Here is another Indian band that has been ripped off by their chief. Two months after discovering that their chief collected an $800,000 bonus for signing away 236 hectares of their land thereby effectively making him the highest paid elected official in Canada, members of the Vancouver-area Kwikwetlem First Nation are suing to have the deal overturned. Did the chief have the band members best interests at heart? Does a chicken have lips? Does that chief have brains? Did he really think he would get away with that abuse?

In July of last year, documents made public by the First Nations Financial Transparency Act revealed that Kwikwetlem Chief Ron Giesbrecht made $914,219 tax free for the 2013/2014 fiscal year. Most of Chief Giesbrecht’s income was due to him receiving a 10% cut of an $8-million payment made by the Province of British Columbia for the sale of the land belonging to the band. That 10% cut should have been applied to the needs of the members of his band and not to his own needs to feather his nest.  Admittedly, each of the band’s 82 members received $10,000 as part of the province’s $8-million payment for the Burke Mountain lands. There is a vast difference between $10,000 and $800,000. Actually, if he was a decent man, he would  place his bonus in the band’s bank and apply it to upgrading the band’s buildings and roads etc.

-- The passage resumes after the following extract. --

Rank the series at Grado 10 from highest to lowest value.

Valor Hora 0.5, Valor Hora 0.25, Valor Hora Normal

The lawsuit, at Vancouver Federal Court, alleges that Chief Giesbrecht breached his duty to “obtain the free, prior and informed consent” of his people before selling part of the band’s land. Much of the land is slated to be turned into subdivisions as part of an expansion of the City of Coquitlam. The band wants their land back and if they get it, the province will go after their chief for the $800,000 bonus he paid himself along with the balance of the $8 million the band was paid. If they consent to the sale of the land, they still will go after the chief for the $800,000 he paid himself as his bonus.

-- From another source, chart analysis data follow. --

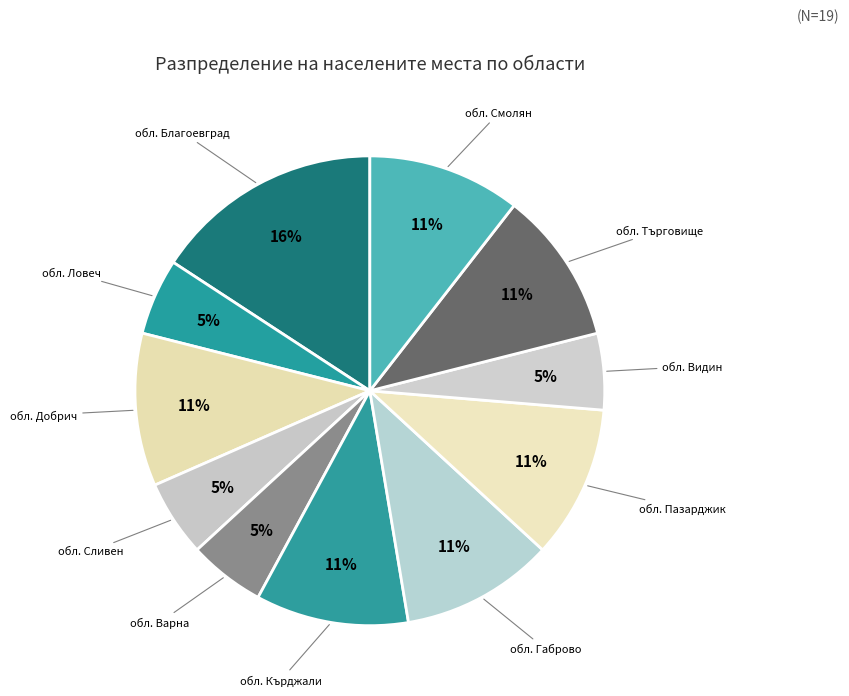

Is обл. Кърджали the majority of the pie?

No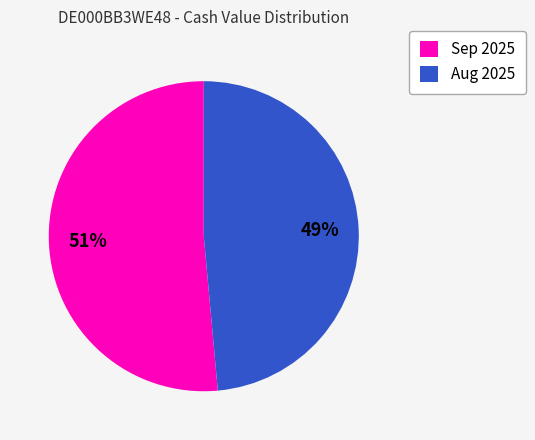

What is the smallest slice in the pie chart?

Aug 2025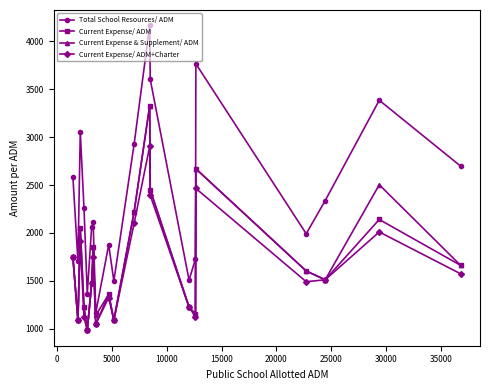

True or false: Current Expense/ ADM has more than 2 interior local peaks.

True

It  is true That Mr. Giesbrecht earned only $4,800 in his role as chief of the 82-member Metro Vancouver nation however, he was paid an $800,000 bonus in 2013-14 because he was also serving as the band’s economic development officer, a job that gave him $80,000 a year and a 10% cut of all new “capital projects and business opportunities.  He should never have been given a cut of capital projects and business opportunities. Certainly not when  he was paid $80,000 a year.

First Nation chiefs overseeing small bands earn considerably more than mayors running large towns and cities across Canada, comparisons compiled by the Canadian Taxpayers Federation have revealed. Chief John Thunder of Buffalo Point, Manitoba, who runs a reserve of 40 people, earns the real-world equivalent of $185,000 that is double what Shari Decter Hirst, the mayor of Brandon, population 46,000, makes.

All of the comparisons use on-reserve population figures and convert chiefs’ salaries, which are tax-free, into “off-reserve equivalents,” or what the corresponding figure would be for someone who pays tax.

Resisting calls to step down, Mr. Giesbrecht reiterated previous claims that the sum he got as a bonus came as a surprise to him. Oh, give me a break. That surprise he says he got is no different than the surprise we all get when the sun rises in the east and set in the west.

According to documents obtained by the National Post, Mr. Giesbrecht incorporated V.R.T. Forming in Alberta in 1998 with his brother, Randy. Within two years, the company had failed to file official returns with the Province of Alberta, and was subsequently disbanded two years later. And this man is the band’s chief?  How did he get elected? 


The governments, both provincial and federal have a responsibility to the members of all Aboriginal Indian bands to protect the members from the kinds of abuses these two chiefs and their families have thrust in the faces of their fellow members. Until that happens, these abuses will continue at the expense of those members of the bands who are entitled to better leadership. This responsibility should apply all over Canada. Those members who are ripped off shouldn’t have to look to the courts for redress. And that also goes for us taxpayers whose money is being used to fulfill these chief’s greed.